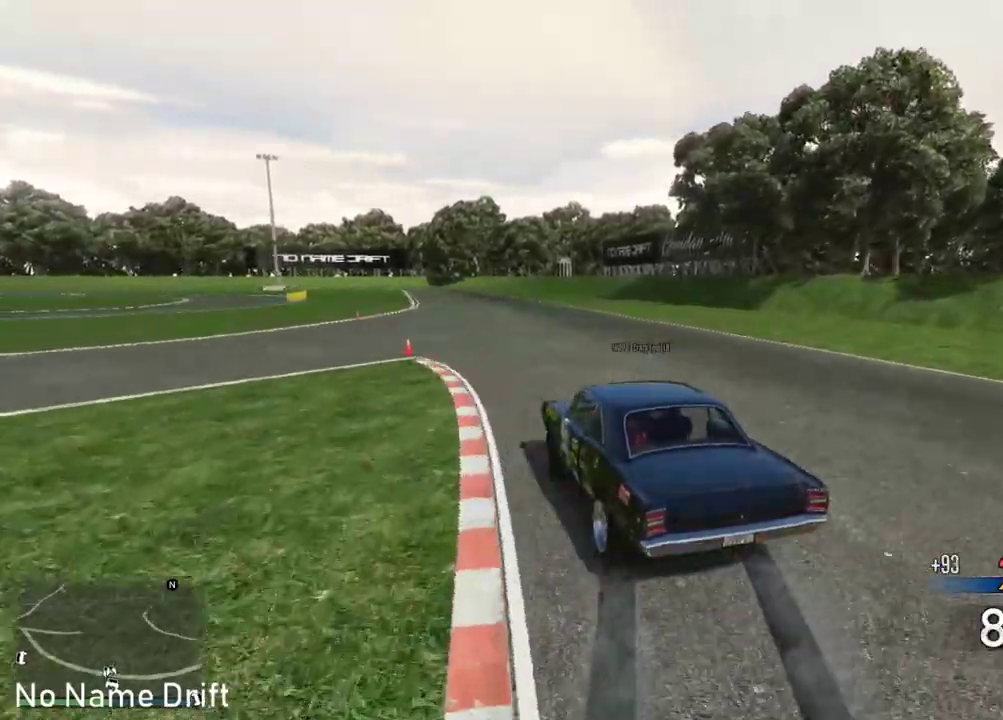
{"buttons": ["R2"], "left_stick": "left", "right_stick": "center", "events": [[100, "left_stick", "center"], [333, "left_stick", "left"]]}
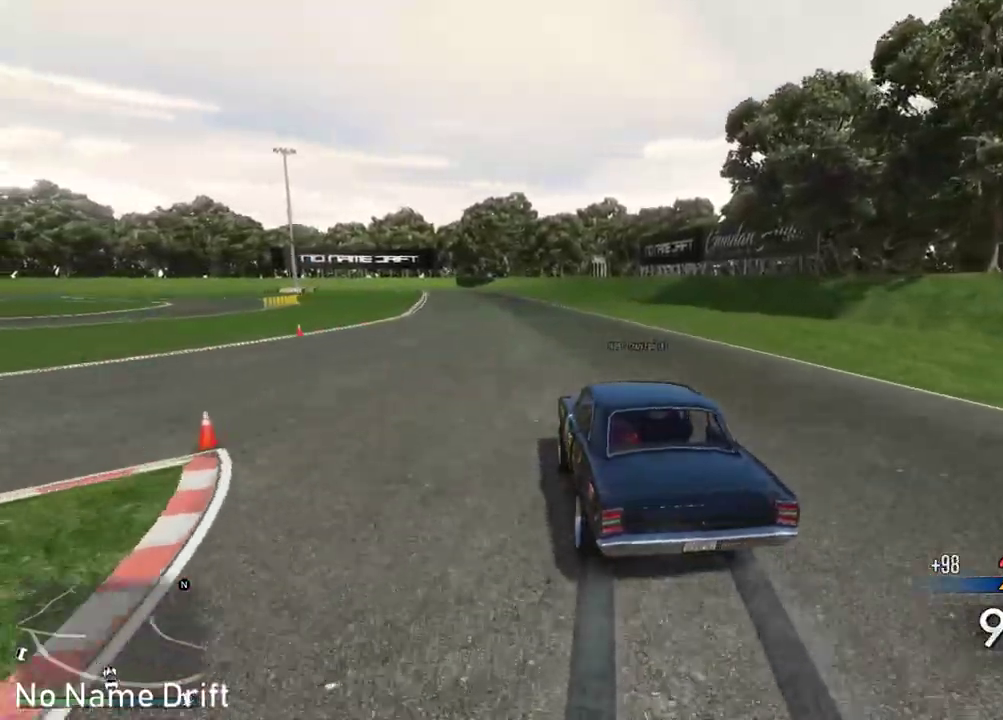
{"buttons": ["R2"], "left_stick": "center", "right_stick": "center", "events": [[467, "left_stick", "center"]]}
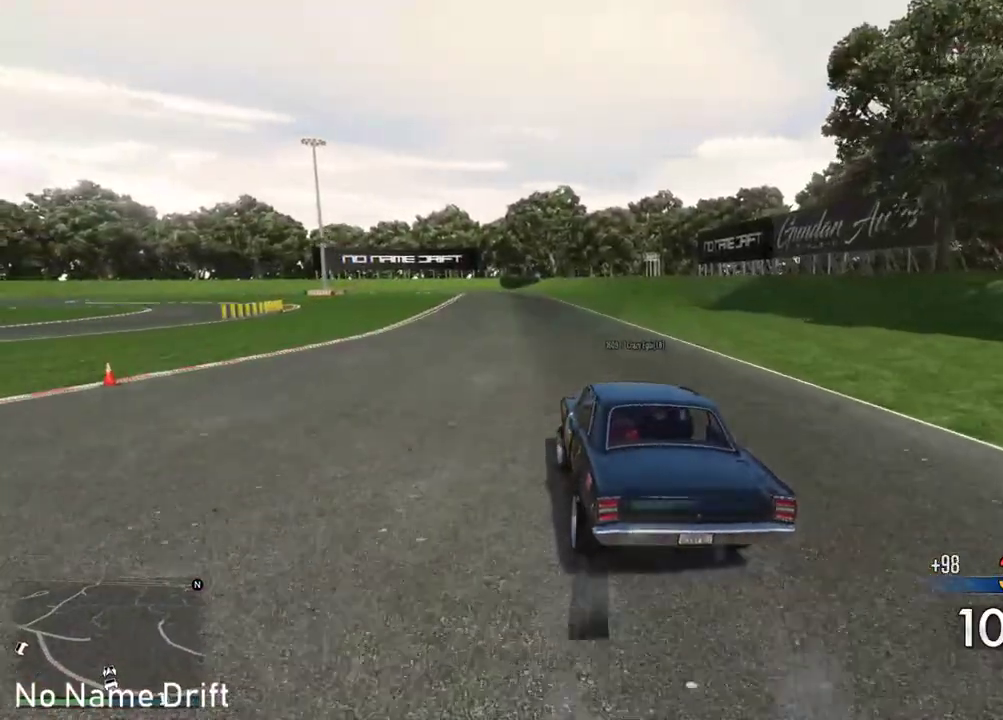
{"buttons": ["L2"], "left_stick": "left", "right_stick": "center", "events": [[250, "left_stick", "left"], [333, "R2", "up"], [383, "L2", "down"]]}
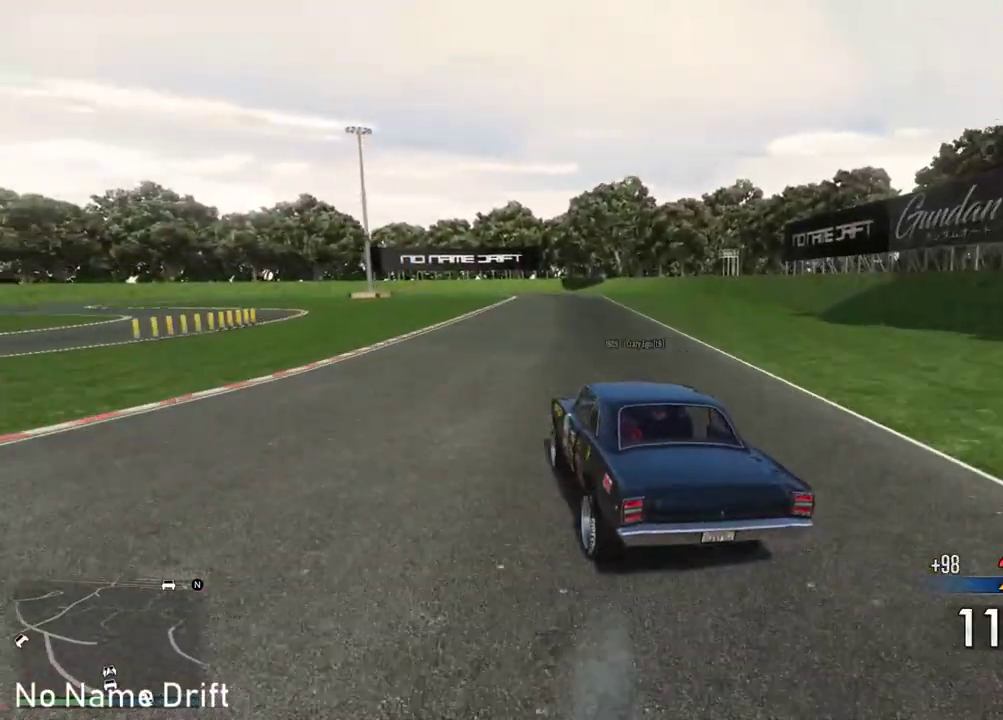
{"buttons": ["R2"], "left_stick": "right", "right_stick": "center", "events": [[450, "R2", "down"], [467, "L2", "up"], [500, "left_stick", "right"]]}
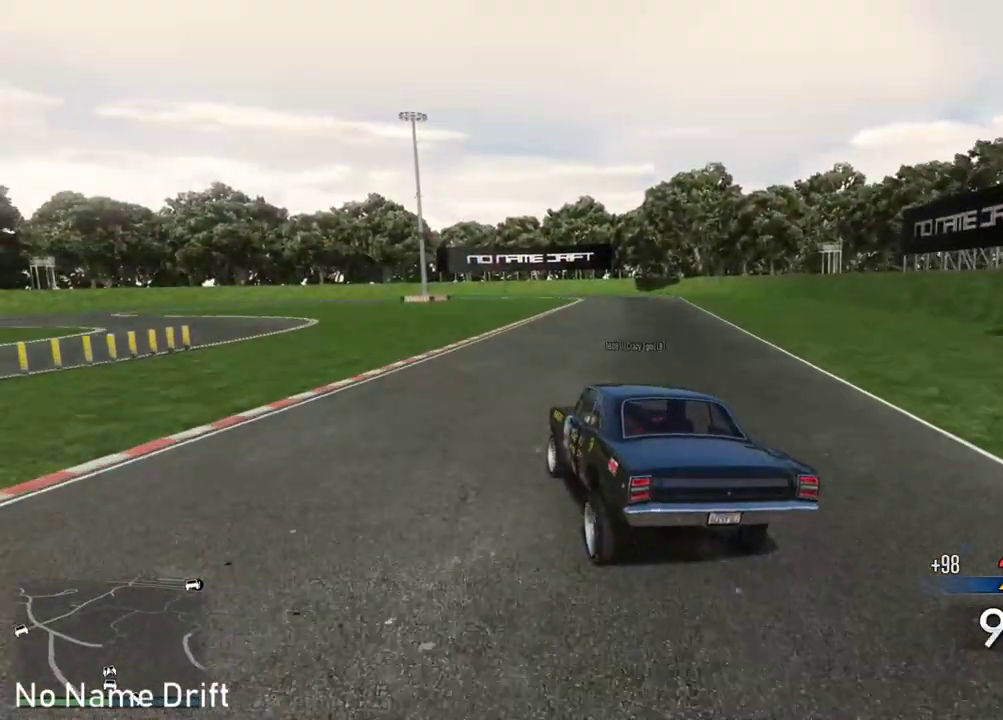
{"buttons": ["R2"], "left_stick": "right", "right_stick": "center", "events": [[283, "R2", "up"], [367, "R2", "down"]]}
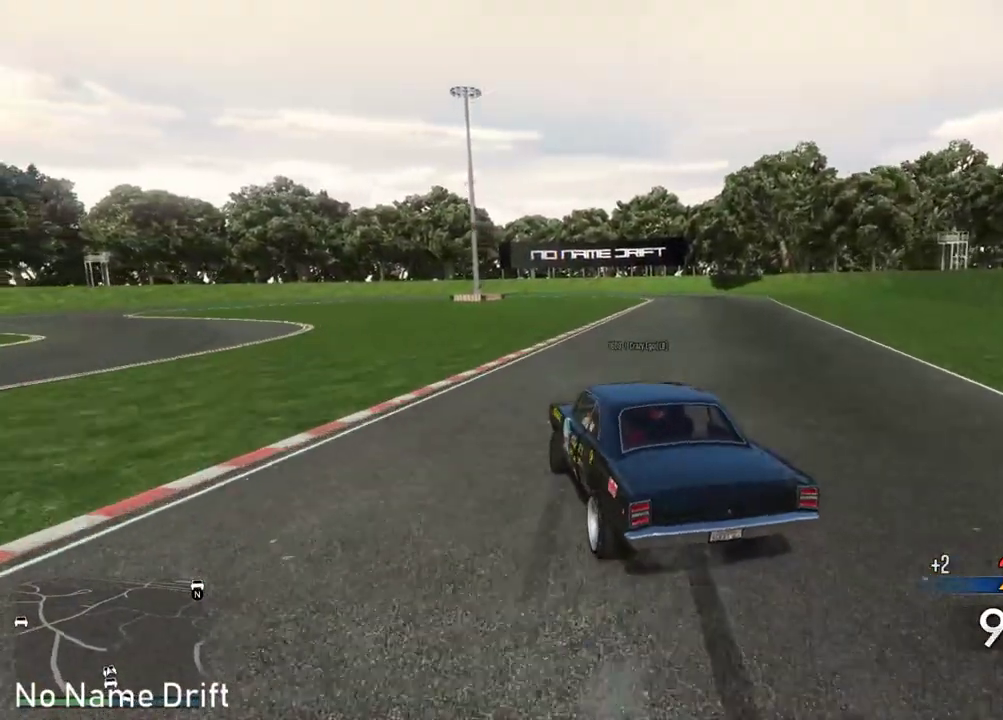
{"buttons": ["L2"], "left_stick": "left", "right_stick": "center", "events": [[183, "left_stick", "center"], [217, "L2", "down"], [317, "R2", "up"], [450, "left_stick", "left"]]}
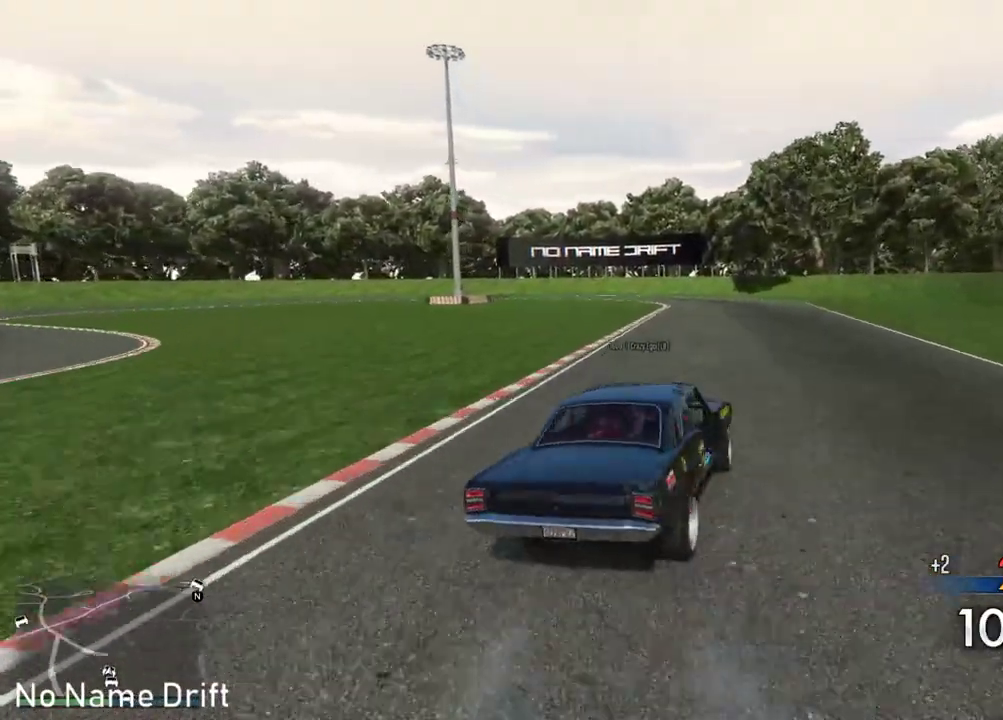
{"buttons": ["L2", "R2"], "left_stick": "left", "right_stick": "center", "events": [[100, "R2", "down"], [100, "left_stick", "center"], [117, "L2", "up"], [200, "left_stick", "left"], [233, "L2", "down"], [383, "L2", "up"], [483, "L2", "down"]]}
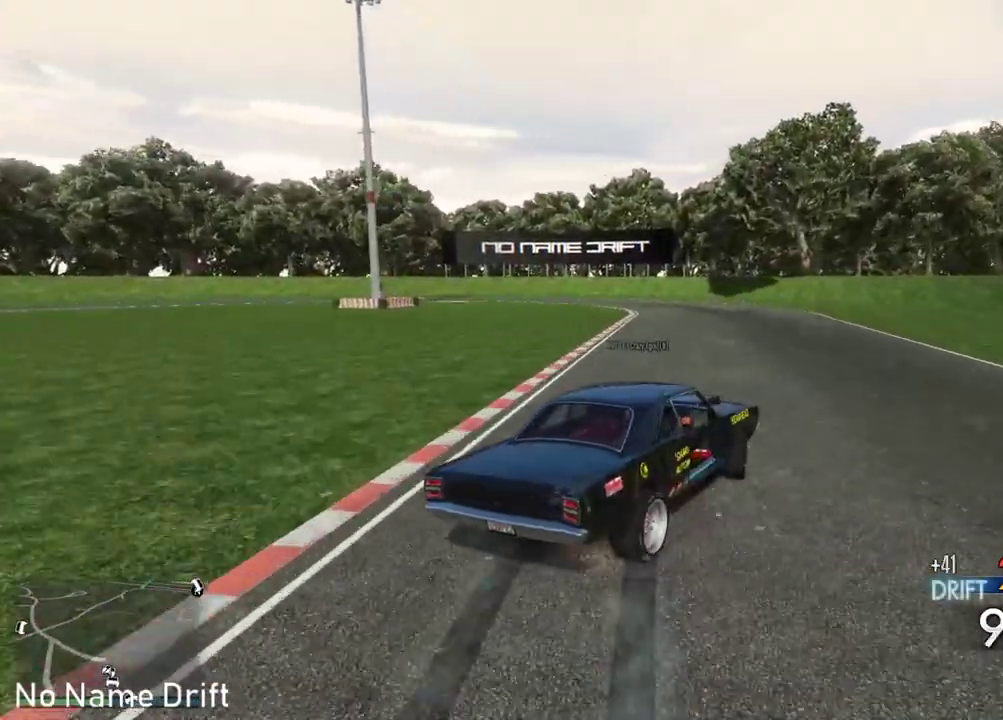
{"buttons": ["L2", "R2"], "left_stick": "up-right", "right_stick": "center", "events": [[67, "left_stick", "center"], [117, "L2", "up"], [167, "L2", "down"], [167, "left_stick", "up-left"], [317, "left_stick", "up-right"]]}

Your assignment - Some lines of the records above contain the word "down". How many are there? Reply with the number alone.

Expected output - 6